Zu seiner Aussage musste Johnson zweimal ansetzen, weil die Kommissionsvorsitzende zwischenzeitlich Protestierende ermahnte, sich hinzusetzen oder den Raum zu verlassen. Der britischen Nachrichtenagentur PA zufolge wurden dann mehrere Menschen des Saals verwiesen.
"Johnson feierte, während Menschen starben"
Bereits Stunden vor Beginn der Befragung traf Johnson ein - und vermied damit ein Aufeinandertreffen mit Angehörigen von Opfern der Pandemie, die am Veranstaltungsort protestieren wollten.
Viele der Familien erhoffen sich Antworten von der öffentlichen Untersuchung. Eine Gruppe versammelte sich vor dem Bürogebäude in London, in dem die Anhörung stattfindet. Einige der Teilnehmenden hielten Bilder verstorbener Angehöriger in die Höhe. Auf einem Schild war zu lesen: "Johnson feierte, während Menschen starben."
Mit Fotos ihrer verstorbenen Angehörigen protestierten Familien vor dem Bürogebäude in London, in dem die Anhörung stattfindet.
Cummings: Führung war dysfunktional und chaotisch
Kritiker werfen dem konservativen Politiker vor, er habe gegen Corona-Beschränkungen verstoßen, zu lange mit der Verhängung des ersten Lockdowns gewartet und eine chaotische Corona-Politik verfolgt. Auch der "Partygate"-Skandal bleibt vielen Briten ins Gedächtnis eingebrannt - als Sinnbild einer Politik, die die Bürger aus dem Blick verloren hatte.
Frühere Mitarbeiter Johnsons haben vor dem Untersuchungsausschuss bereits ein verheerendes Bild des damaligen Regierungshandelns gezeichnet. So beschrieb der frühere Regierungsberater Dominic Cummings Ende Oktober eine von Chaos und Dysfunktionalität geprägte Führung und fällte vernichtende Urteile über viele der Personen, die mit der Situation zu tun hatten, einschließlich seines früheren Chefs, dem Ex-Premier. Johnson soll laut Cummings und Eddie Lister - einem weiteren hochrangigen Berater - gesagt haben: "Lasst die Leichen sich stapeln." Johnson hat diese Aussage bestritten.
In den vergangenen Wochen hatten Zeugen beschrieben, wie der Konservative Schwierigkeiten hatte, in entscheidenden Momenten der Krise Entscheidungen zu treffen, darunter auch, wann die Bewegungen der Öffentlichkeit eingeschränkt werden sollten.

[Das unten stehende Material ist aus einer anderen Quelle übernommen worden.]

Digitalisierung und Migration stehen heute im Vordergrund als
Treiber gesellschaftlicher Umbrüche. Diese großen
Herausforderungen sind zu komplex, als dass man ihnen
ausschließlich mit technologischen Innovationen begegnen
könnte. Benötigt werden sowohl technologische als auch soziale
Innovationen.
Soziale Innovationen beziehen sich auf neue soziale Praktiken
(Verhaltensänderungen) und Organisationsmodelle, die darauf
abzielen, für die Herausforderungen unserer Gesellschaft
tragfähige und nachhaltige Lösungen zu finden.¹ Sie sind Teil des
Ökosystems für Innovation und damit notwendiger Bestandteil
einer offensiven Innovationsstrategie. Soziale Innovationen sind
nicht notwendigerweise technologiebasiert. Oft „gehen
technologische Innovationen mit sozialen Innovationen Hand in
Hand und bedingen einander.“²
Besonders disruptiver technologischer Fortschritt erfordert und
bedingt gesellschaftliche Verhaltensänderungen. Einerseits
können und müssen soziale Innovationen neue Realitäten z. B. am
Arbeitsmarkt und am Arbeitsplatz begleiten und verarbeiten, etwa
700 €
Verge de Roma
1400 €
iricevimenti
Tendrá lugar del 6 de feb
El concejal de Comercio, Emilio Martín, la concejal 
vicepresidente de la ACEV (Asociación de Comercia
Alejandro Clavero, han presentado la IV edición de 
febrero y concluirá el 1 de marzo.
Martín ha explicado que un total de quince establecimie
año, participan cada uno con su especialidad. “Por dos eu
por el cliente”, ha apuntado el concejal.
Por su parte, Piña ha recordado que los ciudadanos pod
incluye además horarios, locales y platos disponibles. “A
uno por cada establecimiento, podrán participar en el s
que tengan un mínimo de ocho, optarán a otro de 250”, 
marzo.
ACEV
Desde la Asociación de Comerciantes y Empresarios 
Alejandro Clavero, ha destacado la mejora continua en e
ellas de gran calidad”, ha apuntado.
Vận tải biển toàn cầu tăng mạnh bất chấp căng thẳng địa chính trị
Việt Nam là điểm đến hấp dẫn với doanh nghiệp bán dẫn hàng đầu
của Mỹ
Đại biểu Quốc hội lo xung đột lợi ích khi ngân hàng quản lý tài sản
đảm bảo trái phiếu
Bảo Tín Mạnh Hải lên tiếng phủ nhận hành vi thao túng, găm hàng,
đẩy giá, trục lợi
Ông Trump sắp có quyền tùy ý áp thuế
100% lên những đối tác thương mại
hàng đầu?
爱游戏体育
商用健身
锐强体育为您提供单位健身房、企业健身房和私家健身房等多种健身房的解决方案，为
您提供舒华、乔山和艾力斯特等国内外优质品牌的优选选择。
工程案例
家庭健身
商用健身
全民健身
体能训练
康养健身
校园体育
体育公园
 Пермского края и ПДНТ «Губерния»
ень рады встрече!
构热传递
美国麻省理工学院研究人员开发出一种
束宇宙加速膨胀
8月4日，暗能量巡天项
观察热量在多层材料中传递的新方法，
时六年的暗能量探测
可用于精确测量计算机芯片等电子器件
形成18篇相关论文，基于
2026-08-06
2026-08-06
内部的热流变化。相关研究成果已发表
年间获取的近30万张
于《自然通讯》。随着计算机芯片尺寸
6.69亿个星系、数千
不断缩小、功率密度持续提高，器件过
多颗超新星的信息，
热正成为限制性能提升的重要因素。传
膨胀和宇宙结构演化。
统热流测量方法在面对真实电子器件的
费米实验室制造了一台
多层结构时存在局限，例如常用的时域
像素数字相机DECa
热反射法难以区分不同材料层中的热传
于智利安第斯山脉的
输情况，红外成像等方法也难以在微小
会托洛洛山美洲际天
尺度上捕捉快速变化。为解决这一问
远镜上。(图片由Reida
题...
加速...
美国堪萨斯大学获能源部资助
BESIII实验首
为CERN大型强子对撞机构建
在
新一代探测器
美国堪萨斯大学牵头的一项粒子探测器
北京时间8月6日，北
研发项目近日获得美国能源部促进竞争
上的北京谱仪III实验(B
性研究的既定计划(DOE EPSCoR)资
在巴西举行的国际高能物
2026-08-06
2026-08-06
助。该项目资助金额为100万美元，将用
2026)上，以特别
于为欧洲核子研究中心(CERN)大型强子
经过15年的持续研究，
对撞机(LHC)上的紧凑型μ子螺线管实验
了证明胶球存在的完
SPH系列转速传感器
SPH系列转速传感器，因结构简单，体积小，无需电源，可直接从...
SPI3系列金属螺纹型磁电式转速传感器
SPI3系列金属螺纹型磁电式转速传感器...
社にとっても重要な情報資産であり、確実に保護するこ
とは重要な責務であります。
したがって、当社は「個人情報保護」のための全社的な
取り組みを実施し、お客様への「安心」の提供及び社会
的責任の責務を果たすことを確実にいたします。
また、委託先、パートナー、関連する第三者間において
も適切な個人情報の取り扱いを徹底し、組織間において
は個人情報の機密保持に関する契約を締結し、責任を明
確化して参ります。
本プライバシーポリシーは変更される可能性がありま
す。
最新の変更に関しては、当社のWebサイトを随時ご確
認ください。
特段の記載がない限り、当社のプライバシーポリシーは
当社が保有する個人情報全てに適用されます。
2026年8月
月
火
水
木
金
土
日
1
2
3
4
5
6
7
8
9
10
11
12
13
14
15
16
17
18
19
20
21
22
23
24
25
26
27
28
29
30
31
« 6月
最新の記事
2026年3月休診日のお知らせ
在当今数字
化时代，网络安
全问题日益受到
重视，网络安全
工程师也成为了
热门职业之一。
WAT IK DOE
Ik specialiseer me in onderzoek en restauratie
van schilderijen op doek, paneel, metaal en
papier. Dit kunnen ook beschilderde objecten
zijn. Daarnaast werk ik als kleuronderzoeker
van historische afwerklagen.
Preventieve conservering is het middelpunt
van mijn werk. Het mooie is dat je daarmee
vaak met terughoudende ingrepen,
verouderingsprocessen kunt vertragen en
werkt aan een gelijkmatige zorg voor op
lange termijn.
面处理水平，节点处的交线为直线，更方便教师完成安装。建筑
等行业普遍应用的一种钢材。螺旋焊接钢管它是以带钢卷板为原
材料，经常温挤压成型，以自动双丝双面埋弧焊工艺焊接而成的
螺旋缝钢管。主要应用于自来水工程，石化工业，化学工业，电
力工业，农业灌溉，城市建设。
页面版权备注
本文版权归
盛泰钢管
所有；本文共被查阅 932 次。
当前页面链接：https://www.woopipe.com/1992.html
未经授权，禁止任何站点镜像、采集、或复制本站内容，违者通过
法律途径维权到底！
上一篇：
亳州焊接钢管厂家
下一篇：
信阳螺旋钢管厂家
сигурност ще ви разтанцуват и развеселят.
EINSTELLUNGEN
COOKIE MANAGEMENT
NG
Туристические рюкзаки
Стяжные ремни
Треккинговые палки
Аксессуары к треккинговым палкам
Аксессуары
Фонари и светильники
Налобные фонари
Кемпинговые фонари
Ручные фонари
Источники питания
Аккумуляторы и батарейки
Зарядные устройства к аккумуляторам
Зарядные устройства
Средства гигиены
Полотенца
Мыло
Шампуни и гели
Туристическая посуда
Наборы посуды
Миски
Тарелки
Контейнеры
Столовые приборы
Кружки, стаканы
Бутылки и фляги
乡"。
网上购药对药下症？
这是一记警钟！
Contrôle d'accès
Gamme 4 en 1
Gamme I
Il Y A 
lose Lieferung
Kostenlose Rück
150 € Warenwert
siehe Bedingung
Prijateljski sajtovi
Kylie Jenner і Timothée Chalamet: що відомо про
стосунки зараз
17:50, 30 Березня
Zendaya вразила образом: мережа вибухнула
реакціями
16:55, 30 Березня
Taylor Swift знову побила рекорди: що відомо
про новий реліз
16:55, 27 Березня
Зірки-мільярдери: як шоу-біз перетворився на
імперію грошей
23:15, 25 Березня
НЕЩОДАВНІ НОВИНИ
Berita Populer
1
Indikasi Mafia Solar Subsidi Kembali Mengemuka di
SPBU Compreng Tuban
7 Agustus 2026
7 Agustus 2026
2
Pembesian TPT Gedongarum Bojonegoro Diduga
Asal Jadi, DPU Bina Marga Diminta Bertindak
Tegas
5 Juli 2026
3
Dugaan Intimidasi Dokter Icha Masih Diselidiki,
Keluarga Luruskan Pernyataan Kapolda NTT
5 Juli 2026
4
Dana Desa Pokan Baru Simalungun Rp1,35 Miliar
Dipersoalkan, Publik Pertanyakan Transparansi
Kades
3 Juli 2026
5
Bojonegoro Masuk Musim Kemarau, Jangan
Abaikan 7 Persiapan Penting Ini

Auch Sunak soll befragt werden
Die öffentliche "Covid Inquiry" steht unter der Leitung der ehemaligen Richterin Heather Hallett. Sie kann Zeugen unter Eid vernehmen und Dokumente anfordern, aber keine Urteile fällen. Erwartet wird, dass der 59-jährige Ex-Premier bei seiner zwei Tage andauernden Befragung auch weiterhin einige Fehler einräumen, aber geltend machen wird, dass seine Entscheidungen Leben gerettet hätten.
Im Vereinigten Königreich starben laut Sterbeurkunden etwa 230.000 Menschen an Covid-19. Das sind trotz geringerer Bevölkerung deutlich mehr als in Deutschland. Das Land gehörte damit zu den am härtesten betroffenen Staaten weltweit. Im Zuge der Aufarbeitung der Regierungsantwort auf die Pandemie soll noch in diesem Jahr auch der jetzige Premier Rishi Sunak befragt werden, der damals Finanzminister war.